Source: Garden State Good Food Network
Farmers markets are multifaceted assets to our communities and are an essential component of community engagement and healthy food access. We are so proud of our state Good Food Bucks partners for their dedication to serving their neighbors, and for overcoming the obstacles presented by the pandemic.
Stimulating Local Economies: The U.S. Department of Agriculture (USDA) reports that for every $1 spent in the Supplemental Nutrition Assistance Program (SNAP), $1.80 in economic growth is generated. Furthermore, according to their Economic Research Service, each $1 billion of retail generated by SNAP creates $340 million in farm production, $110 million in farm value-added, and 3,300 farm jobs.
Preserving Farmland: The number of small and mid-size farms in the U.S. has been on the decline for years. In 2019, the Good Food Buck program supported more than 50 small local farmers across our Garden State Good Food Network. Farmers markets provide a lucrative sales outlet for our small local farmers, who are essential players in preserving the health of our soil and productive farmland.
Increasing Access to Healthy Food: At the core of the Good Food Buck program’s mission is creating more equitable access to fresh, healthy foods. Good Food Bucks stretch SNAP dollars further and result in New Jersey SNAP recipients putting more fruits and vegetables on their tables. According to a Wholesome Wave study of SNAP-doubling programs across the country, 92% of participating shoppers said the fresh fruits and vegetables they purchased “made a big difference” in their family’s diet.
Supporting Healthy Communities: In addition to getting the freshest food around, people visit farmers markets for social, political, and educational reasons. For example, at the Greenwood Ave.
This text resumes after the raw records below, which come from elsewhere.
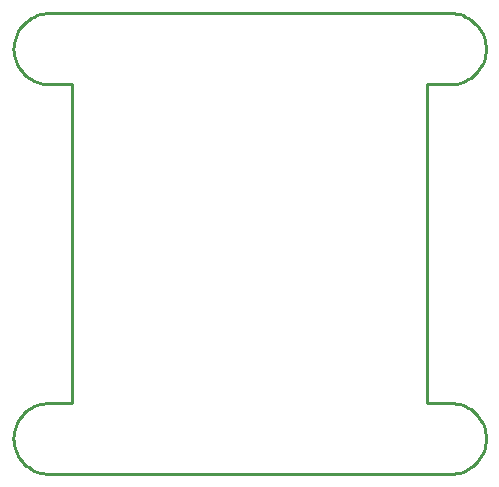
<source format=gbr>
G04 EAGLE Gerber RS-274X export*
G75*
%MOMM*%
%FSLAX34Y34*%
%LPD*%
%IN*%
%IPPOS*%
%AMOC8*
5,1,8,0,0,1.08239X$1,22.5*%
G01*
%ADD10C,0.254000*%


D10*
X-320Y30000D02*
X-206Y27385D01*
X136Y24791D01*
X702Y22235D01*
X1489Y19739D01*
X2491Y17321D01*
X3699Y15000D01*
X5105Y12793D01*
X6699Y10716D01*
X8467Y8787D01*
X10396Y7019D01*
X12473Y5425D01*
X14680Y4019D01*
X17001Y2811D01*
X19419Y1809D01*
X21915Y1022D01*
X24471Y456D01*
X27065Y114D01*
X29680Y0D01*
X369680Y0D01*
X372295Y114D01*
X374889Y456D01*
X377445Y1022D01*
X379941Y1809D01*
X382359Y2811D01*
X384680Y4019D01*
X386887Y5425D01*
X388964Y7019D01*
X390893Y8787D01*
X392661Y10716D01*
X394255Y12793D01*
X395661Y15000D01*
X396869Y17321D01*
X397871Y19739D01*
X398658Y22235D01*
X399224Y24791D01*
X399566Y27385D01*
X399680Y30000D01*
X399566Y32615D01*
X399224Y35209D01*
X398658Y37765D01*
X397871Y40261D01*
X396869Y42679D01*
X395661Y45000D01*
X394255Y47207D01*
X392661Y49284D01*
X390893Y51213D01*
X388964Y52981D01*
X386887Y54575D01*
X384680Y55981D01*
X382359Y57189D01*
X379941Y58191D01*
X377445Y58978D01*
X374889Y59544D01*
X372295Y59886D01*
X369680Y60000D01*
X349680Y60000D01*
X349680Y330000D01*
X369680Y330000D01*
X372295Y330114D01*
X374889Y330456D01*
X377445Y331022D01*
X379941Y331809D01*
X382359Y332811D01*
X384680Y334019D01*
X386887Y335425D01*
X388964Y337019D01*
X390893Y338787D01*
X392661Y340716D01*
X394255Y342793D01*
X395661Y345000D01*
X396869Y347321D01*
X397871Y349739D01*
X398658Y352235D01*
X399224Y354791D01*
X399566Y357385D01*
X399680Y360000D01*
X399566Y362615D01*
X399224Y365209D01*
X398658Y367765D01*
X397871Y370261D01*
X396869Y372679D01*
X395661Y375000D01*
X394255Y377207D01*
X392661Y379284D01*
X390893Y381213D01*
X388964Y382981D01*
X386887Y384575D01*
X384680Y385981D01*
X382359Y387189D01*
X379941Y388191D01*
X377445Y388978D01*
X374889Y389544D01*
X372295Y389886D01*
X369680Y390000D01*
X29680Y390000D01*
X27065Y389886D01*
X24471Y389544D01*
X21915Y388978D01*
X19419Y388191D01*
X17001Y387189D01*
X14680Y385981D01*
X12473Y384575D01*
X10396Y382981D01*
X8467Y381213D01*
X6699Y379284D01*
X5105Y377207D01*
X3699Y375000D01*
X2491Y372679D01*
X1489Y370261D01*
X702Y367765D01*
X136Y365209D01*
X-206Y362615D01*
X-320Y360000D01*
X-206Y357385D01*
X136Y354791D01*
X702Y352235D01*
X1489Y349739D01*
X2491Y347321D01*
X3699Y345000D01*
X5105Y342793D01*
X6699Y340716D01*
X8467Y338787D01*
X10396Y337019D01*
X12473Y335425D01*
X14680Y334019D01*
X17001Y332811D01*
X19419Y331809D01*
X21915Y331022D01*
X24471Y330456D01*
X27065Y330114D01*
X29680Y330000D01*
X49680Y330000D01*
X49680Y60000D01*
X29680Y60000D01*
X27065Y59886D01*
X24471Y59544D01*
X21915Y58978D01*
X19419Y58191D01*
X17001Y57189D01*
X14680Y55981D01*
X12473Y54575D01*
X10396Y52981D01*
X8467Y51213D01*
X6699Y49284D01*
X5105Y47207D01*
X3699Y45000D01*
X2491Y42679D01*
X1489Y40261D01*
X702Y37765D01*
X136Y35209D01*
X-206Y32615D01*
X-320Y30000D01*
M02*

</source>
Farmers Market in Trenton, one of City Green’s longest-standing Good Food Buck partners, you’ll find music and dancing, children’s activities, and a variety of free health screenings provided by the Henry J. Austin Health Center.
Promoting Sustainability: Small local farmers are more likely to use responsible and sustainable growing practices than conventional farms. Local food also requires less traveling to get to you, which means fewer pollutants being released into the atmosphere.
Local farmers and direct-to-consumer outlets have also proven that they can more easily adapt to disruptions in the industrial food supply chains to meet consumer demand and work with their communities to find effective solutions. As a result of the Covid pandemic, many of our Good Food Bucks partners quickly adapted by providing options such as online shopping and drive-through farmers markets.
Thank your farmers — they are an invaluable piece of the fabric of our communities, and we encourage everyone to visit one of our Good Food Bucks partner markets to show your support. We can’t wait to see you there!